* [YOUR TASK]:
Extract the lines from the rows below without any change, starting at the line that contains "Technology, uprootin" and ending after the line that contains "Últimos días en Biblioteca". Leave the pictures out of your answer.

Page-level text extractions
::::::::
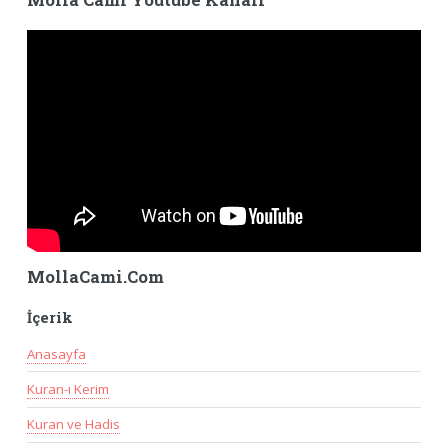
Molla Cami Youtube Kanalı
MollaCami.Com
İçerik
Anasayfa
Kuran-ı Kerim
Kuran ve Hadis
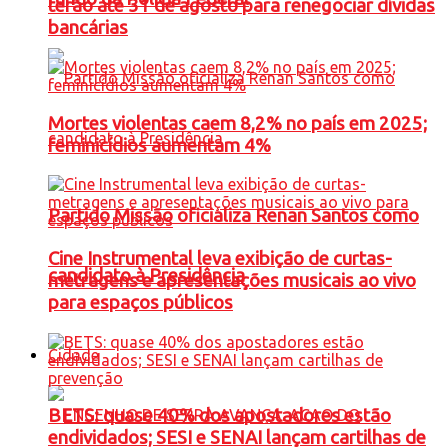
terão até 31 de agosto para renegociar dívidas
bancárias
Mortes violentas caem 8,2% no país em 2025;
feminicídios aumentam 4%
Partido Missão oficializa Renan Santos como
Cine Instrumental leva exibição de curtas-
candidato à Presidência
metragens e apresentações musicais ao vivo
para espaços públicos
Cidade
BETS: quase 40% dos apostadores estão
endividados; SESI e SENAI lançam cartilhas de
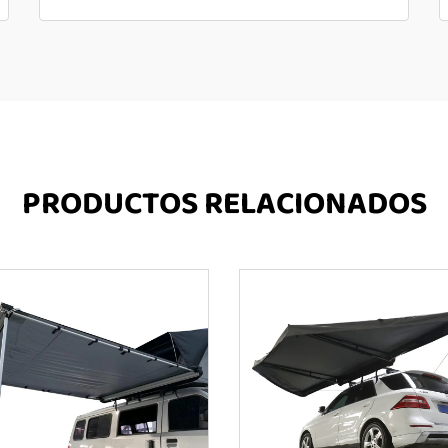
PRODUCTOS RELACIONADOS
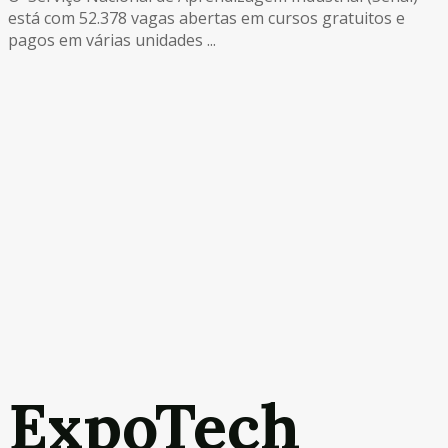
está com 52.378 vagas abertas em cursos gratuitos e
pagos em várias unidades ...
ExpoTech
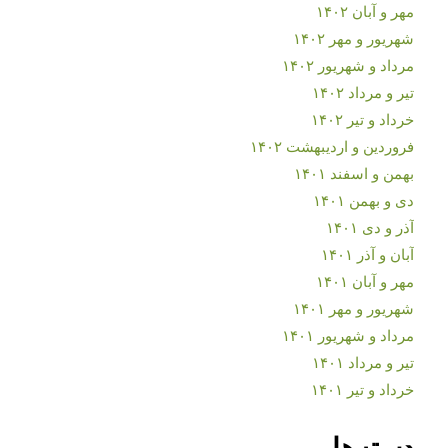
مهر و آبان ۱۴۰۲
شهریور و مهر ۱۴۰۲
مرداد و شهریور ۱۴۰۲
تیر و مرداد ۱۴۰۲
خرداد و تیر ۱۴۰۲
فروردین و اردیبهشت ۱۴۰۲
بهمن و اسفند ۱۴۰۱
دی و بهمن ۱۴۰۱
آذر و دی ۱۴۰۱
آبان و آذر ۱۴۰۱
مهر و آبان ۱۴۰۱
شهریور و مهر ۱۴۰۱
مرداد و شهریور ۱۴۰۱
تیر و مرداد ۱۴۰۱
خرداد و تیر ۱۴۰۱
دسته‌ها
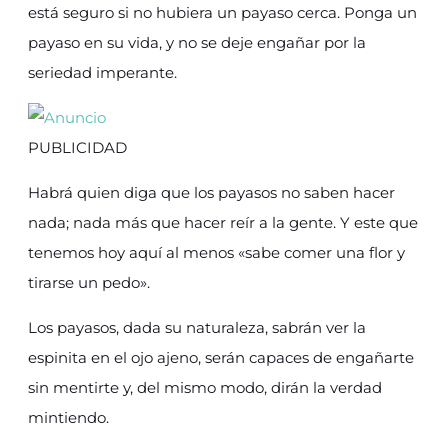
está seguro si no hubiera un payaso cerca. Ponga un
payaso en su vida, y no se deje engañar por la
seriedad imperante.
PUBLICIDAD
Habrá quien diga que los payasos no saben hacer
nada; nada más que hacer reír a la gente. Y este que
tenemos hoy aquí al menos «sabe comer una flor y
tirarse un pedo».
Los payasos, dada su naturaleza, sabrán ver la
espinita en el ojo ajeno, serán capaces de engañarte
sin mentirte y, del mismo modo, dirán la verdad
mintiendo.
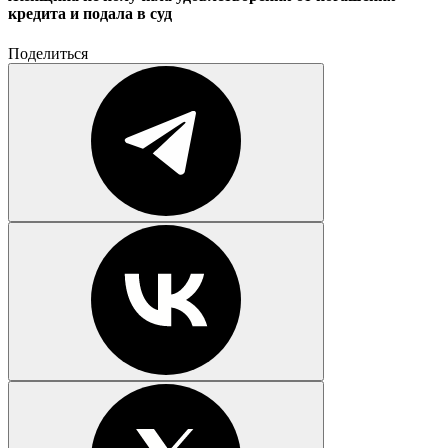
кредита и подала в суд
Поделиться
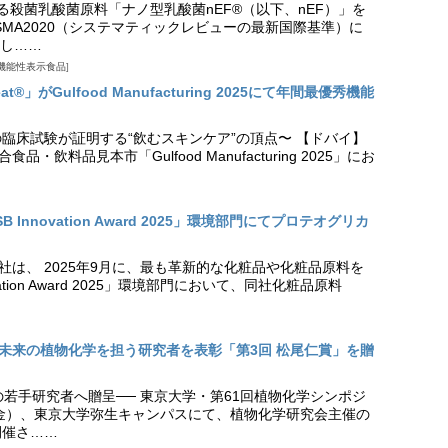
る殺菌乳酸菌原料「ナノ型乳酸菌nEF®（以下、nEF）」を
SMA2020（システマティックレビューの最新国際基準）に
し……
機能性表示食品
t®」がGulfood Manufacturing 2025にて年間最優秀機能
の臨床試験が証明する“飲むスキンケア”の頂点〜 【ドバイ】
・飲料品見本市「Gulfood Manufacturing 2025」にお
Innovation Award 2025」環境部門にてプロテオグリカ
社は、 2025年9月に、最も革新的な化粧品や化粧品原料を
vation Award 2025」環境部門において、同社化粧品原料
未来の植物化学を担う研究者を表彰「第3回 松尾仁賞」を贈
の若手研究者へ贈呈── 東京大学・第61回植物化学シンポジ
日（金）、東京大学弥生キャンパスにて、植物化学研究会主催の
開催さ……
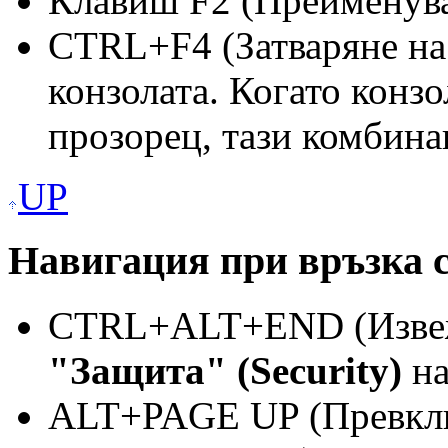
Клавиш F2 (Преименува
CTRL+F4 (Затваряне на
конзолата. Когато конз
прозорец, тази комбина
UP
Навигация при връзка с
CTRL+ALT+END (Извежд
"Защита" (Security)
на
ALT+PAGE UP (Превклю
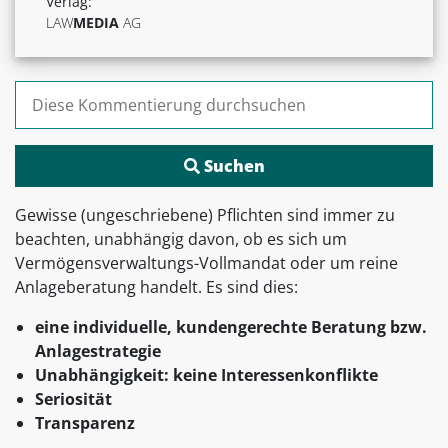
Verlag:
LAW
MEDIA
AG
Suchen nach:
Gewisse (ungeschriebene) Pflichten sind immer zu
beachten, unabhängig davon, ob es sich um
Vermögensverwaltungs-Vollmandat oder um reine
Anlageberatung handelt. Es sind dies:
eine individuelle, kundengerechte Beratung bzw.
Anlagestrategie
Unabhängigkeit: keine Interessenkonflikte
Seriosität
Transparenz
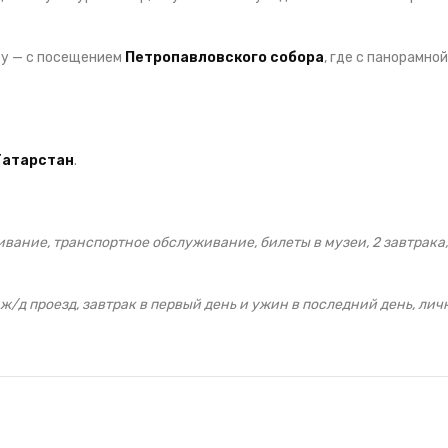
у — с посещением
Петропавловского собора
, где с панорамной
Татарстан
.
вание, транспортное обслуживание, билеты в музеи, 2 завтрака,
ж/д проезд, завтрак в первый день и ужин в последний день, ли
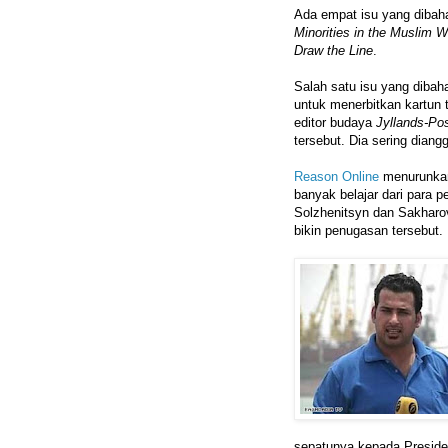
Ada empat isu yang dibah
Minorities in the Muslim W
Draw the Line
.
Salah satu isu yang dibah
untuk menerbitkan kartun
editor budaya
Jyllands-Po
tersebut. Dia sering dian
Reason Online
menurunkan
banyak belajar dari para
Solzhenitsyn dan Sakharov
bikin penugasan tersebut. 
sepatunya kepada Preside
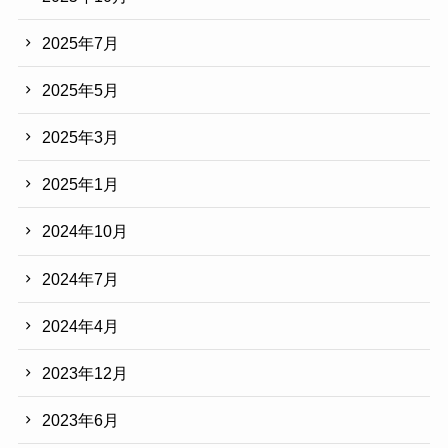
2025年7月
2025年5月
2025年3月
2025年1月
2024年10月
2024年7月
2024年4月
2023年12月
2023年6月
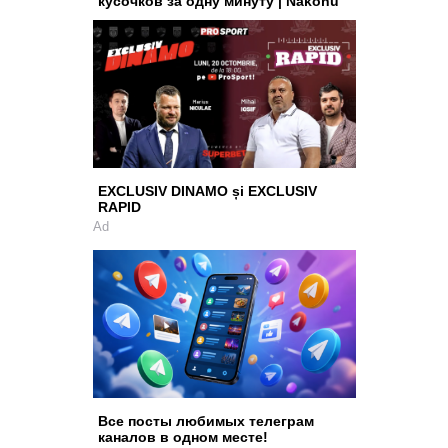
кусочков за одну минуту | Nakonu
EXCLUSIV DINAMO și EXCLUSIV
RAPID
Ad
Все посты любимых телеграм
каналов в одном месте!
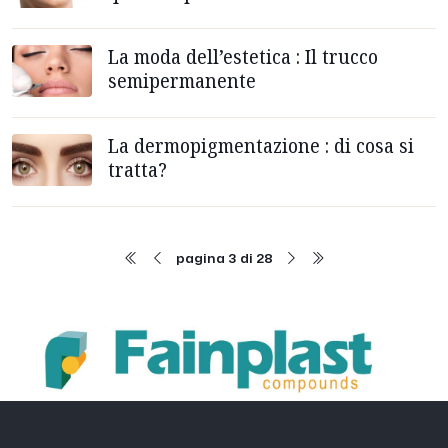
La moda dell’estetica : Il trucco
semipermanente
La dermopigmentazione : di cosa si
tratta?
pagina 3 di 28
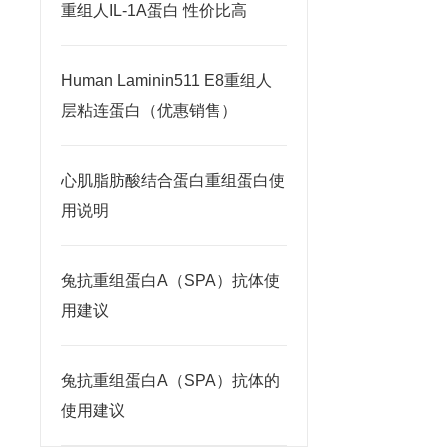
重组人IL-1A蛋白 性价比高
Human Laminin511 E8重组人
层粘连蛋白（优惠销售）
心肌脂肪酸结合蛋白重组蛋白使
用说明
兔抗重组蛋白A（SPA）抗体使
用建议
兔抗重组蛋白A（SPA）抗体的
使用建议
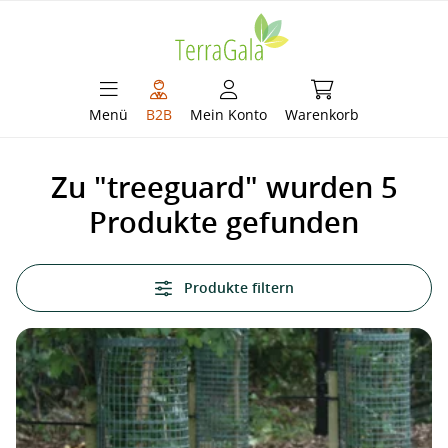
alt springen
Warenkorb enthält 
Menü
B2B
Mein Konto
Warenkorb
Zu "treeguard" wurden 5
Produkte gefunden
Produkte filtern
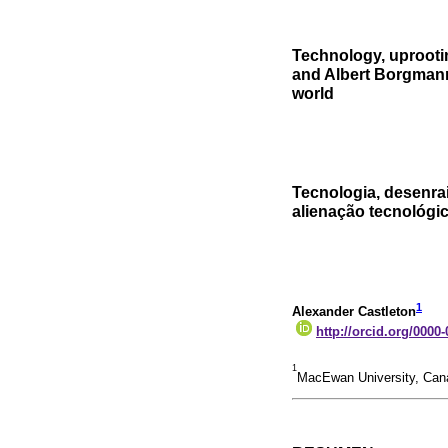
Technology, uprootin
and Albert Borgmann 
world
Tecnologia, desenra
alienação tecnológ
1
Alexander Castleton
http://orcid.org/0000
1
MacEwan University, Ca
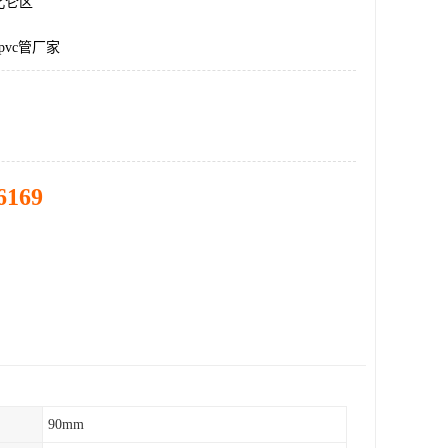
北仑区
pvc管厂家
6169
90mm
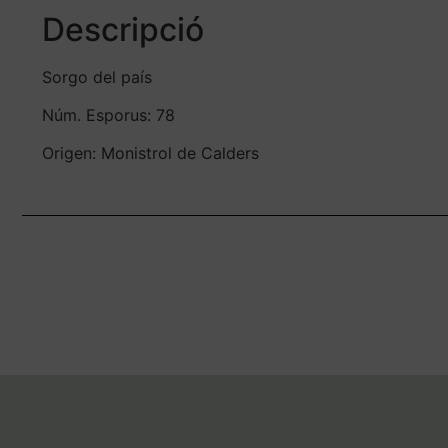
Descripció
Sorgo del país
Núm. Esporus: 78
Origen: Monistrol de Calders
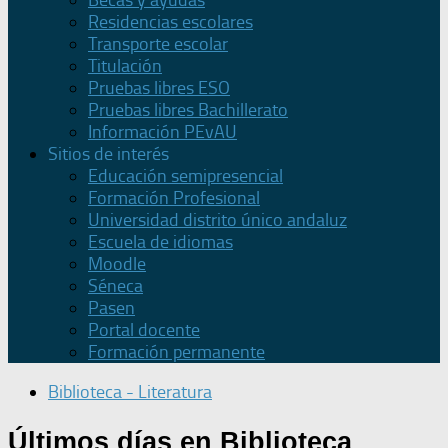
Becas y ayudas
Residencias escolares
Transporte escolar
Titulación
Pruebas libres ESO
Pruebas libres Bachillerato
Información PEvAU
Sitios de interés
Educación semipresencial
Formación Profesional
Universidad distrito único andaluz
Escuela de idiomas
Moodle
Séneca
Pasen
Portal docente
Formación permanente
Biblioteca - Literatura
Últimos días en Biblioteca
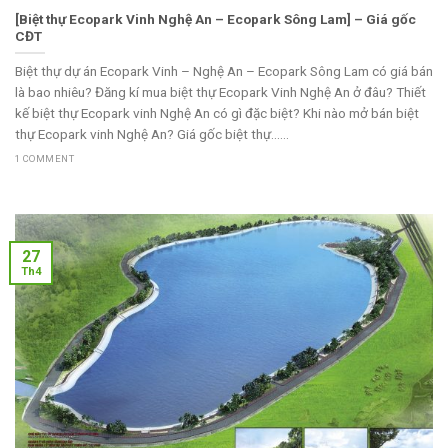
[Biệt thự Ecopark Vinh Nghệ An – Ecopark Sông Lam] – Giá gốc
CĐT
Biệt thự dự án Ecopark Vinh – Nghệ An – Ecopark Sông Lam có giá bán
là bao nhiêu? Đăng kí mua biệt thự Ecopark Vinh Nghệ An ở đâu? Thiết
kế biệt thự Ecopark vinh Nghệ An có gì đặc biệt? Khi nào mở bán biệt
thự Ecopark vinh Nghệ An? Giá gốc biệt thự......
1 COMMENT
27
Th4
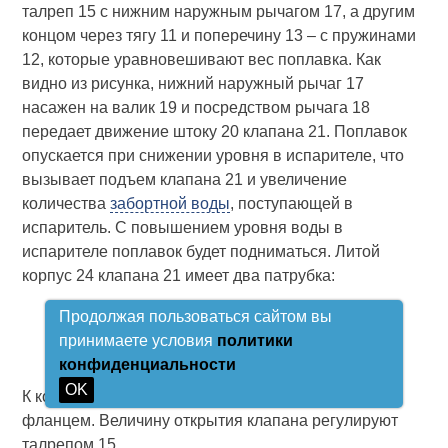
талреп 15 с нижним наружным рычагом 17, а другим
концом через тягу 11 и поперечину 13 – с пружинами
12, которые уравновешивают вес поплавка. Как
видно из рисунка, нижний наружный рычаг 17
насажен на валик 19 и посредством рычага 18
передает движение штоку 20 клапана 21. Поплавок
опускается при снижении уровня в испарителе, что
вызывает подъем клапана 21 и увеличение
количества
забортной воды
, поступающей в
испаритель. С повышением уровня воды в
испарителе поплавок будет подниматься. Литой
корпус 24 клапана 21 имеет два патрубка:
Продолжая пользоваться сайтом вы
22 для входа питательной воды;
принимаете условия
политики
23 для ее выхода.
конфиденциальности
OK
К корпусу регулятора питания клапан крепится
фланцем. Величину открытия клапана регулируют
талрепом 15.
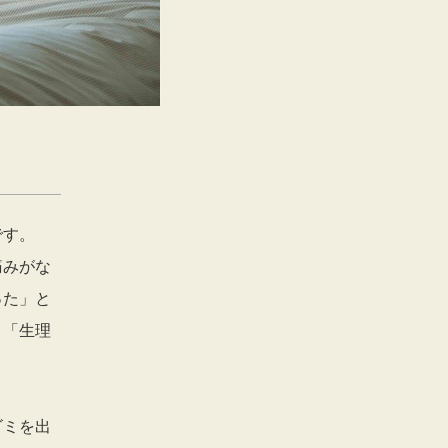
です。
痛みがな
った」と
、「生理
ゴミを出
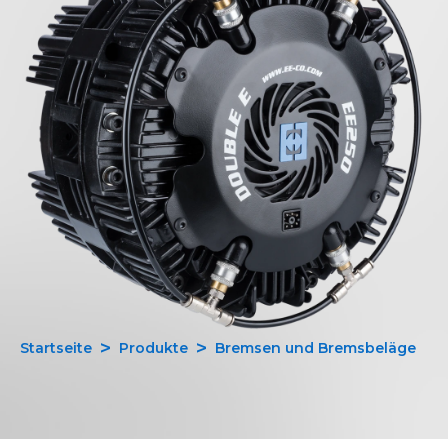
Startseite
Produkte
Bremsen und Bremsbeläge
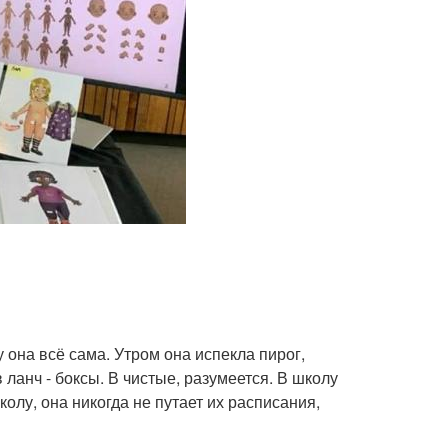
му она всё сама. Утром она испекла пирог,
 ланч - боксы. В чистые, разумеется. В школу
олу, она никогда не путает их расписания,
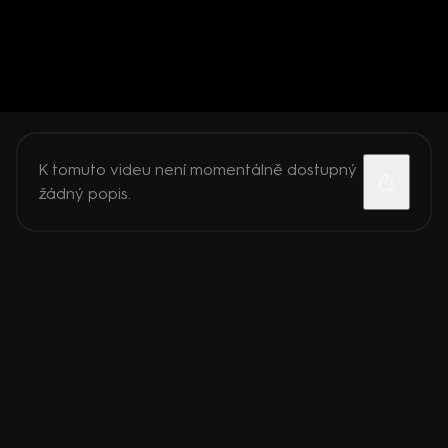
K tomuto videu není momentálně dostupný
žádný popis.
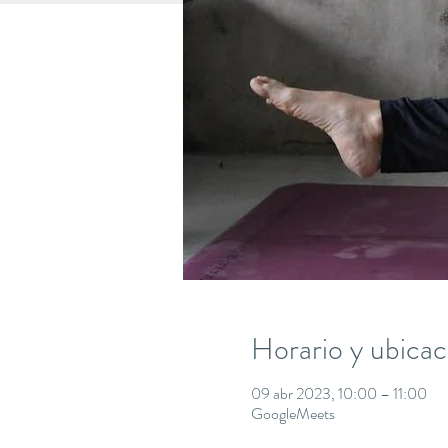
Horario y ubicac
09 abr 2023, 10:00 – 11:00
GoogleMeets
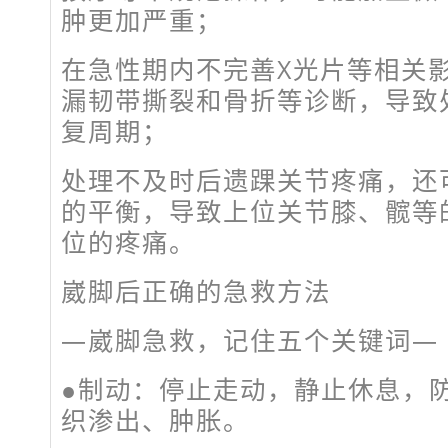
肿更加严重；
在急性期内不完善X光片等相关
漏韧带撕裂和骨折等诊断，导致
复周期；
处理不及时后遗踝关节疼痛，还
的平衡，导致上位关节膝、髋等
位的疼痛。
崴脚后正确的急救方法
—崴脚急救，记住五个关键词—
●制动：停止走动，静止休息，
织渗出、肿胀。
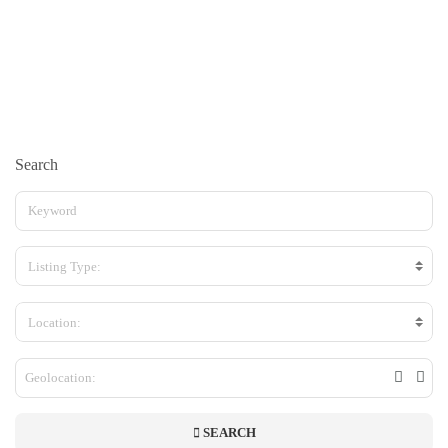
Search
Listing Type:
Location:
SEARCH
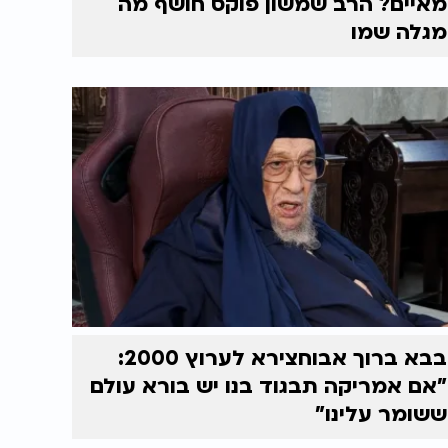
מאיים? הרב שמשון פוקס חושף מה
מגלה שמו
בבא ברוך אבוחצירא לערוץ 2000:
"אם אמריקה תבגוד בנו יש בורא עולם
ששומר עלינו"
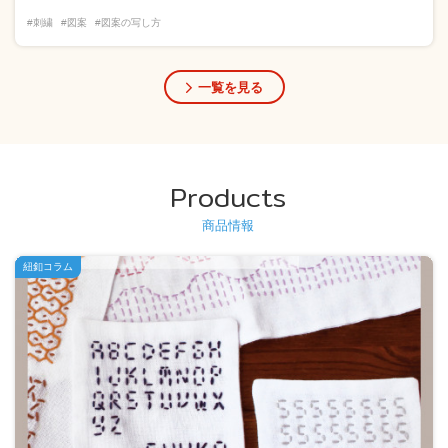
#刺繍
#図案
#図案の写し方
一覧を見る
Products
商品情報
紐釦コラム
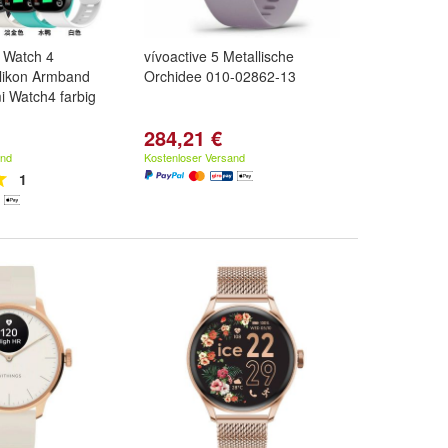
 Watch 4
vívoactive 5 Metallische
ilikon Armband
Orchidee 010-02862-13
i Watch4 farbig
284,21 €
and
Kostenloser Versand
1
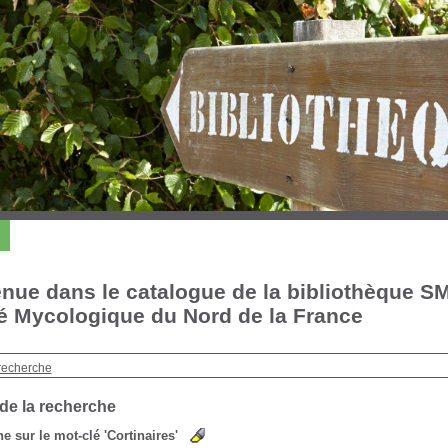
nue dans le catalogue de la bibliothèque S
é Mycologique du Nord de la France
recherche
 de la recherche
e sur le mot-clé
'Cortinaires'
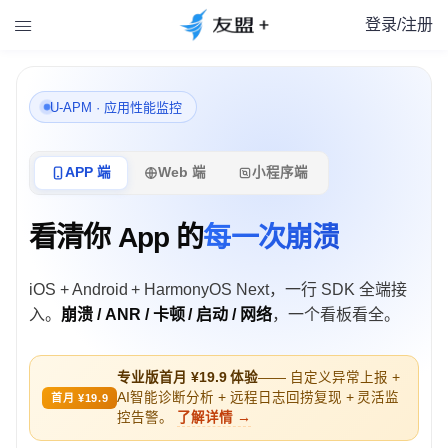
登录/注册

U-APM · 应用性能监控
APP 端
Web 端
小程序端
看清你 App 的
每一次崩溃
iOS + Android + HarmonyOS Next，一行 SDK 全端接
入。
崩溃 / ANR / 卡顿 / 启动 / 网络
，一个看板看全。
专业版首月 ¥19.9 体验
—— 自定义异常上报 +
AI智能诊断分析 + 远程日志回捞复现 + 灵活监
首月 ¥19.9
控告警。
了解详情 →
::::::::
* [YOUR RESPONSE]:
Technology, uprootin
and Albert Borgmann 
world
Tecnologia, desenra
alienação tecnológ
1
Alexander Castleton
http://orcid.org/0000
1
MacEwan University, Ca
北仑区
pvc管厂家
6169
90mm
Descripció
Sorgo del país
Núm. Esporus: 78
Origen: Monistrol de Calders
Becas y ayudas
Residencias escolares
Transporte escolar
Titulación
Pruebas libres ESO
Pruebas libres Bachillerato
Información PEvAU
Sitios de interés
Educación semipresencial
Formación Profesional
Universidad distrito único andaluz
Escuela de idiomas
Moodle
Séneca
Pasen
Portal docente
Formación permanente
Biblioteca - Literatura
Últimos días en Biblioteca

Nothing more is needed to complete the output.